The Marblehead-Saint-Lambert hockey exchange has its own decades-old origin story. Donald “Bud” Orne, one of the game’s many early enthusiasts and visionaries, created the Marblehead Youth Hockey Association in 1958 to make hockey available to all young athletes who wanted to try the sport. A few years after creating this new town athletic program, he and Bill Haskell, another youth hockey coach, came up with the idea of bringing hockey players from Marblehead to compete against a team in the Montreal area, where Bill frequently traveled to purchase lumber for his company. Around the same time Eric Sharp, the soon-to-be mayor of Saint-Lambert, a small community on the shore of Montreal, had inherited a brand new hockey arena with plenty of ice time available. Fortune would connect these three men together and in the winter of 1964, Eric drove teams to Marblehead to play games there. A few months later, Bud Orne traveled to Saint-Lambert to do the same. What started as a simple series of competitive games at home or away quickly evolved to a cultural exchange, allowing players and their families to mingle, grow together, build friendships, travel a bit, learn a new language, compete through games and skill competitions, exchange jerseys to play with buddies, watch coaches play together, and create lasting memories on and off the ice. For 55 uninterrupted years, this tradition has been held twice annually, with November seeing the Saint-Lambert teams travel south for a busy weekend of hockey and social events, while the Marblehead teams visited their Canadian host families and repeated the experience north of the border every February. And during every exchange weekend, the Kasper trophy, named after the Saint-Lambert native Steve Kasper, a retired NHL player and assistant coach, has been awarded to the winners of the friendly skills competition. Like the Stanley Cup in 1918-1919 though, there will be no winner of the Kasper trophy.

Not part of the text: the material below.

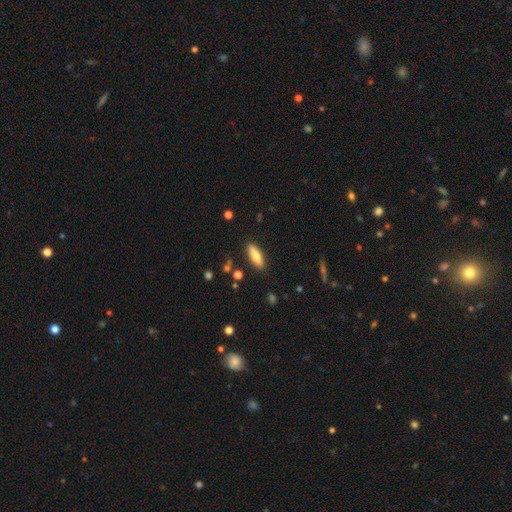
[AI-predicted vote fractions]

Thirty years after the ill-fated season of 1918-1919, the Stanley Cup was redesigned and an inscription commemorating the 1919 series was added onto the trophy, a reminder that traditions fueled by passion endure through tough times. Therefore, this year, we hold on to cherished memories of the past Marblehead Saint-Lambert exchanges. We will connect with our friends from across the borders virtually and do what we must to keep each other safe. As we look to the future with hope and confidence, we know that this year’s canceled exchange, like the 1919 NHL season, will be nothing but an anomaly in an otherwise rich, long and storied history. We look forward to being together again, and for now, thank each of you for your participation in our tradition, one that will endure the test of our time.